» **Task to carry out**
Copy out all the lines of the data precisely, omitting any pictures.

» **Dataset content**

******************************

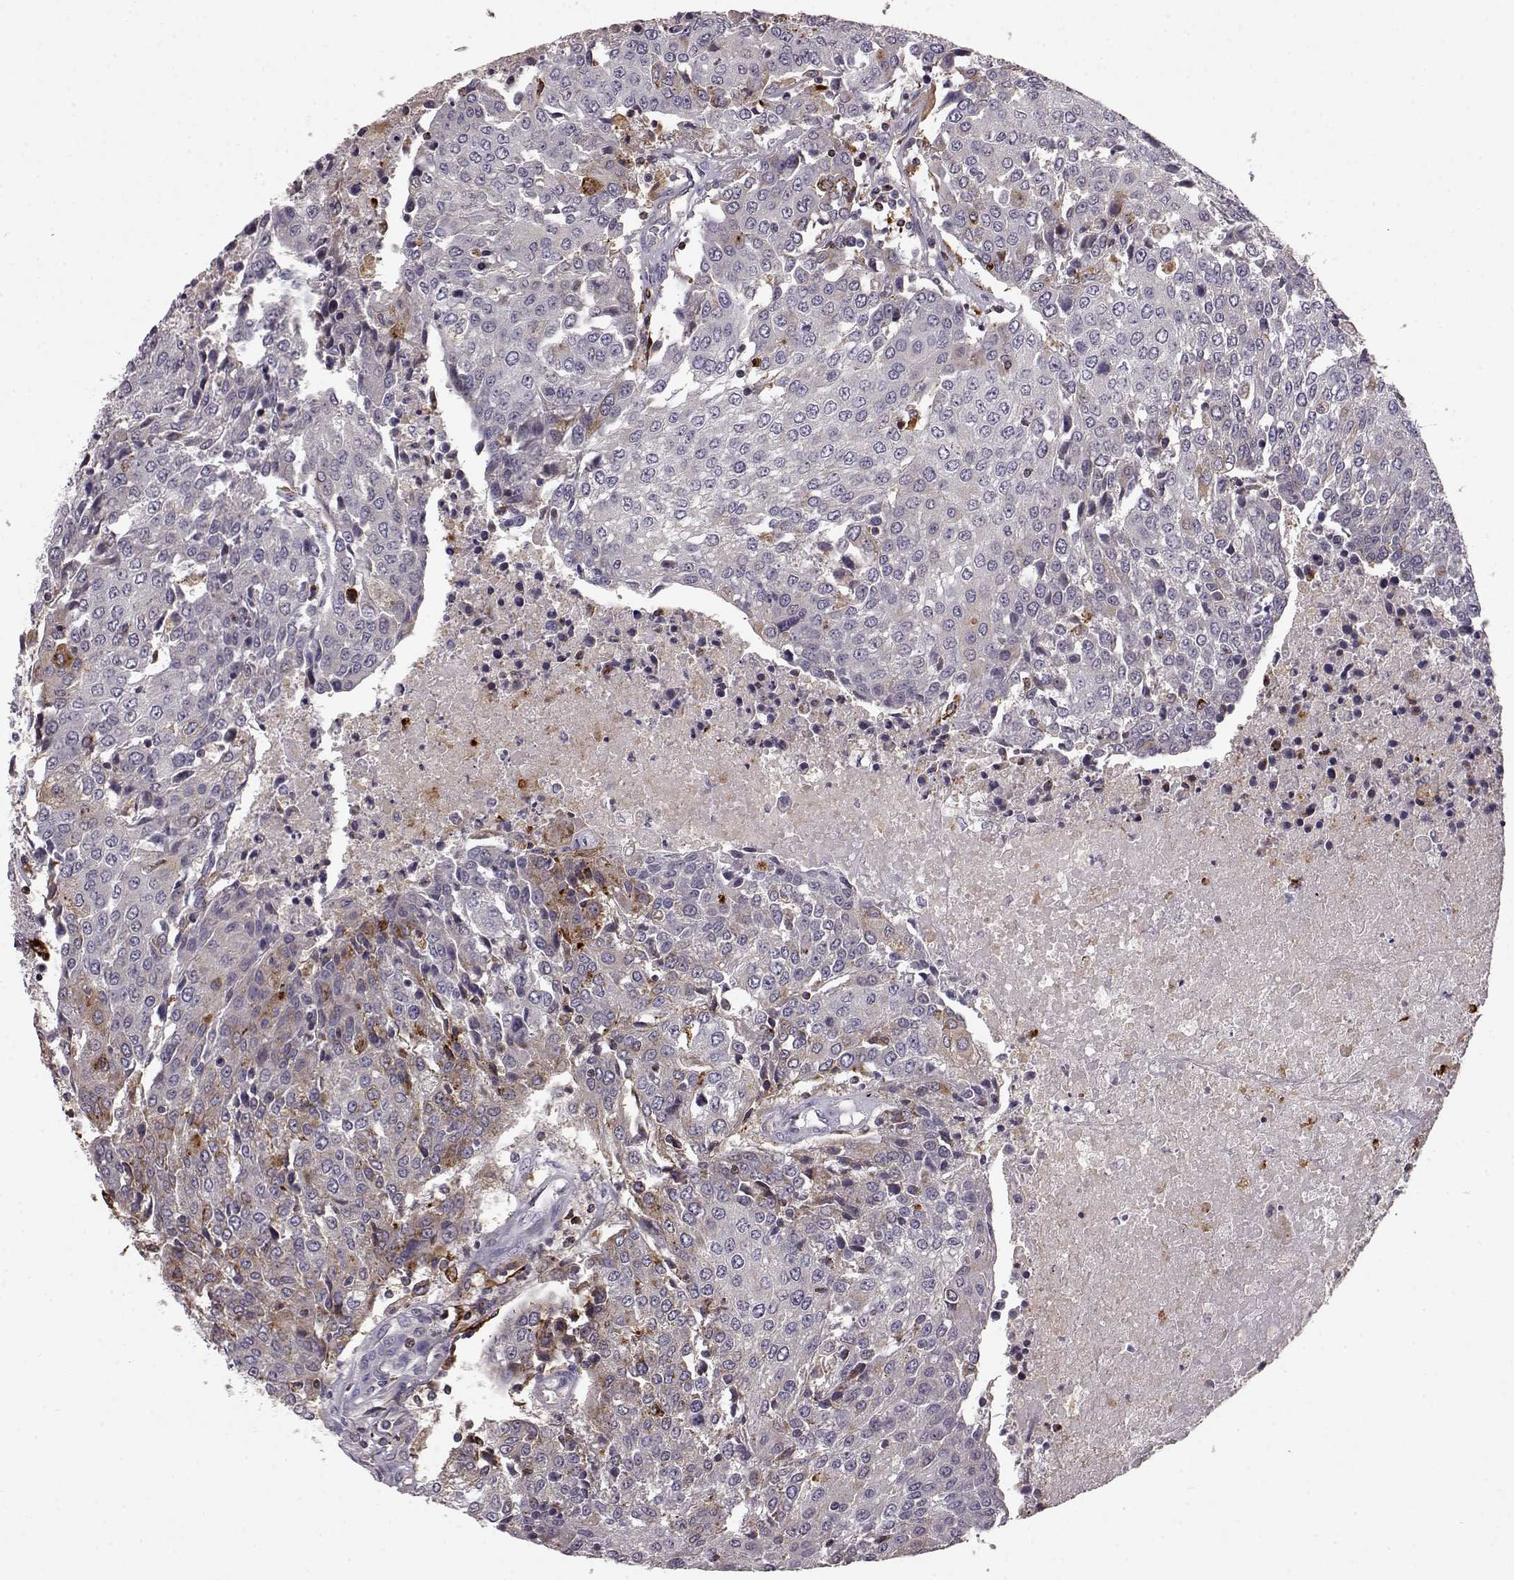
{"staining": {"intensity": "weak", "quantity": "<25%", "location": "cytoplasmic/membranous"}, "tissue": "urothelial cancer", "cell_type": "Tumor cells", "image_type": "cancer", "snomed": [{"axis": "morphology", "description": "Urothelial carcinoma, High grade"}, {"axis": "topography", "description": "Urinary bladder"}], "caption": "Immunohistochemistry (IHC) image of human urothelial cancer stained for a protein (brown), which exhibits no expression in tumor cells.", "gene": "CCNF", "patient": {"sex": "female", "age": 85}}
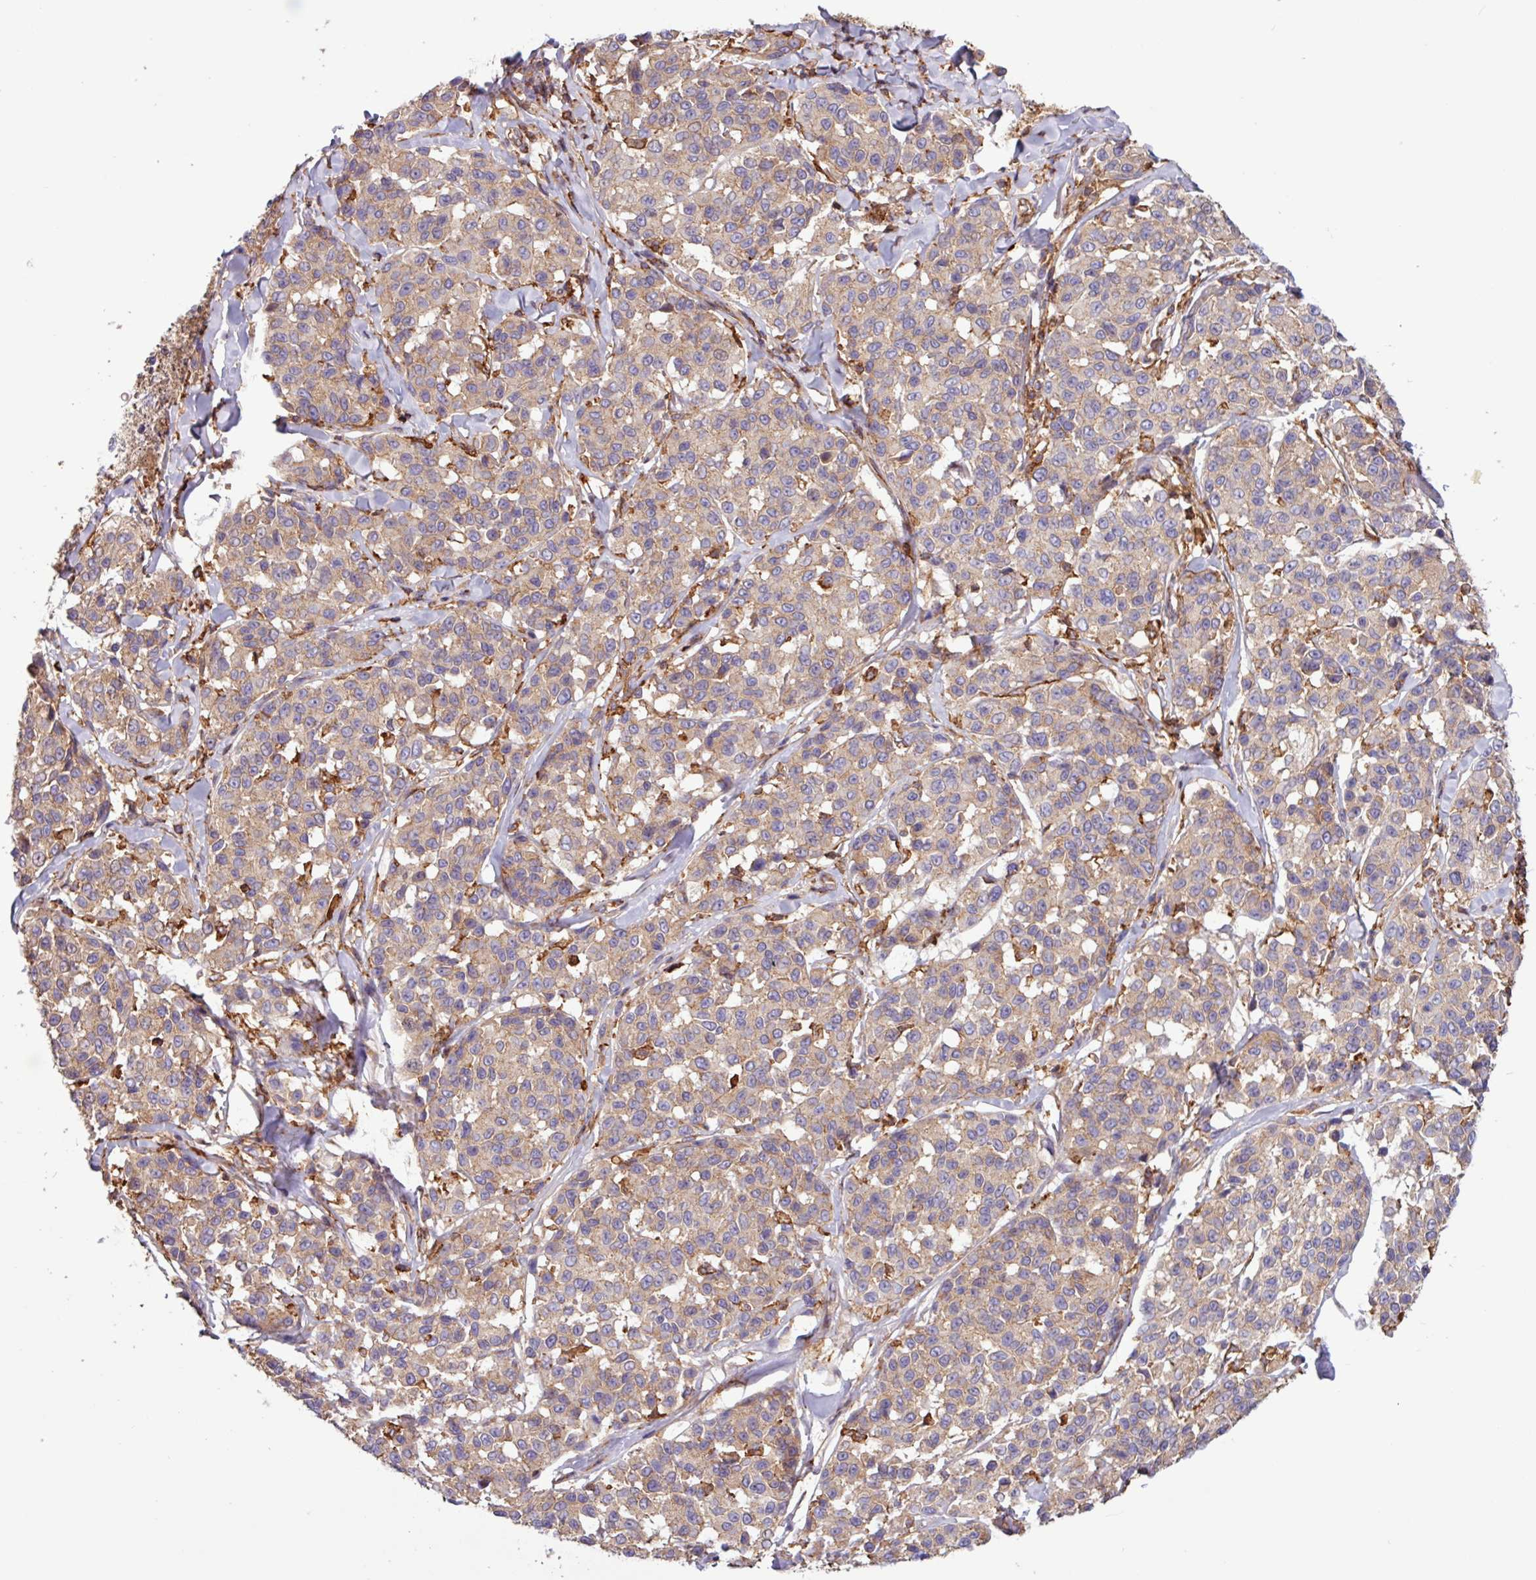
{"staining": {"intensity": "weak", "quantity": "25%-75%", "location": "cytoplasmic/membranous"}, "tissue": "melanoma", "cell_type": "Tumor cells", "image_type": "cancer", "snomed": [{"axis": "morphology", "description": "Malignant melanoma, NOS"}, {"axis": "topography", "description": "Skin"}], "caption": "About 25%-75% of tumor cells in malignant melanoma display weak cytoplasmic/membranous protein expression as visualized by brown immunohistochemical staining.", "gene": "ACTR3", "patient": {"sex": "female", "age": 66}}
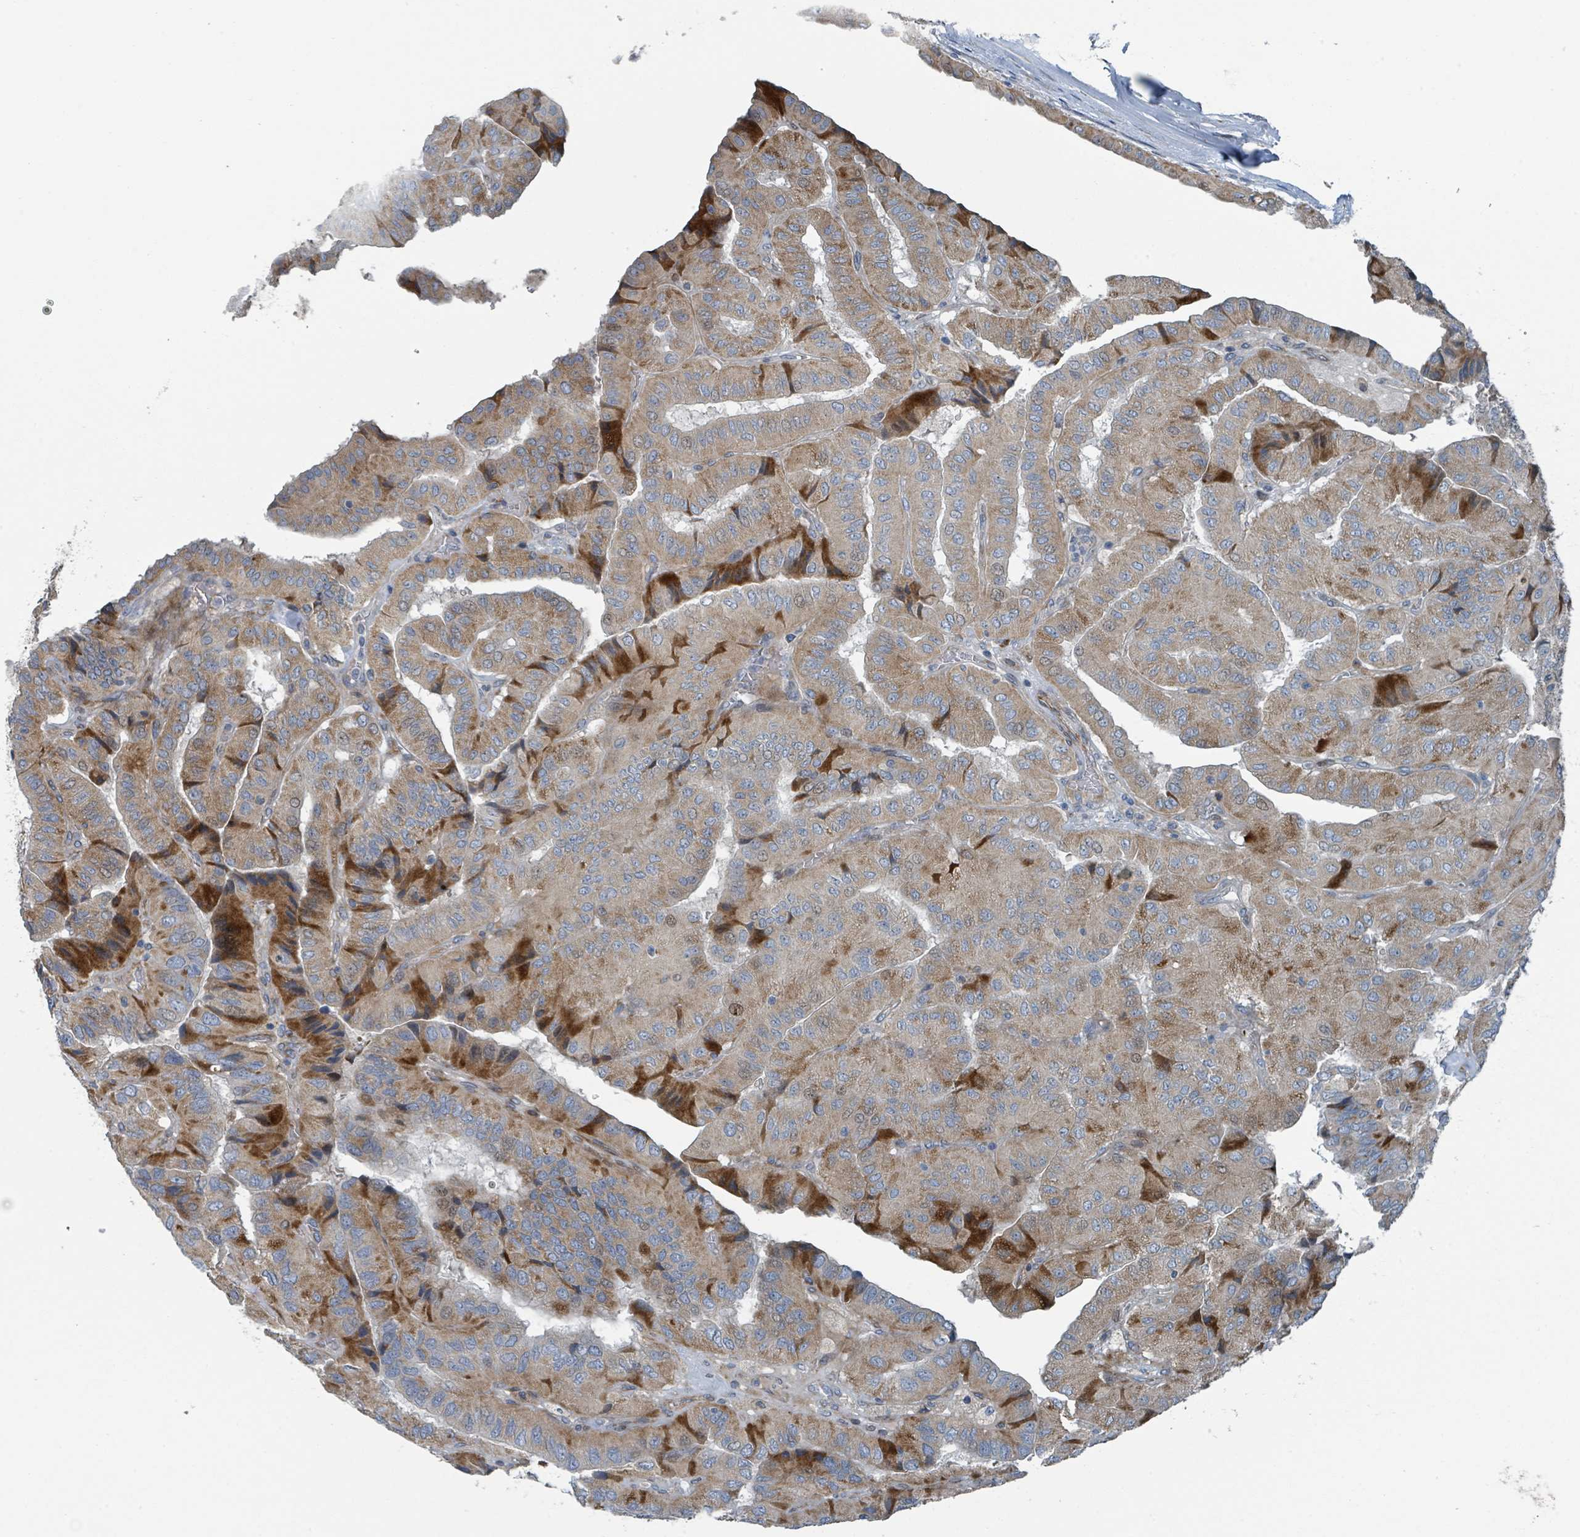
{"staining": {"intensity": "moderate", "quantity": ">75%", "location": "cytoplasmic/membranous,nuclear"}, "tissue": "thyroid cancer", "cell_type": "Tumor cells", "image_type": "cancer", "snomed": [{"axis": "morphology", "description": "Normal tissue, NOS"}, {"axis": "morphology", "description": "Papillary adenocarcinoma, NOS"}, {"axis": "topography", "description": "Thyroid gland"}], "caption": "Thyroid cancer stained with immunohistochemistry (IHC) exhibits moderate cytoplasmic/membranous and nuclear positivity in about >75% of tumor cells. Immunohistochemistry (ihc) stains the protein in brown and the nuclei are stained blue.", "gene": "DIPK2A", "patient": {"sex": "female", "age": 59}}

******************************

» **Written response**
{"staining": {"intensity": "weak", "quantity": "<25%", "location": "cytoplasmic/membranous"}, "tissue": "urothelial cancer", "cell_type": "Tumor cells", "image_type": "cancer", "snomed": [{"axis": "morphology", "description": "Urothelial carcinoma, High grade"}, {"axis": "topography", "description": "Urinary bladder"}], "caption": "Immunohistochemistry (IHC) image of human urothelial cancer stained for a protein (brown), which exhibits no expression in tumor cells.", "gene": "CCNF", "patient": {"sex": "female", "age": 85}}
{"staining": {"intensity": "weak", "quantity": "25%-75%", "location": "cytoplasmic/membranous"}, "tissue": "melanoma", "cell_type": "Tumor cells", "image_type": "cancer", "snomed": [{"axis": "morphology", "description": "Malignant melanoma, NOS"}, {"axis": "topography", "description": "Skin"}], "caption": "About 25%-75% of tumor cells in malignant melanoma display weak cytoplasmic/membranous protein expression as visualized by brown immunohistochemical staining.", "gene": "ACTR3", "patient": {"sex": "female", "age": 66}}
{"staining": {"intensity": "moderate", "quantity": ">75%", "location": "cytoplasmic/membranous,nuclear"}, "tissue": "thyroid cancer", "cell_type": "Tumor cells", "image_type": "cancer", "snomed": [{"axis": "morphology", "description": "Normal tissue, NOS"}, {"axis": "morphology", "description": "Papillary adenocarcinoma, NOS"}, {"axis": "topography", "description": "Thyroid gland"}], "caption": "Thyroid cancer stained with immunohistochemistry (IHC) exhibits moderate cytoplasmic/membranous and nuclear positivity in about >75% of tumor cells. Immunohistochemistry (ihc) stains the protein in brown and the nuclei are stained blue.", "gene": "DIPK2A", "patient": {"sex": "female", "age": 59}}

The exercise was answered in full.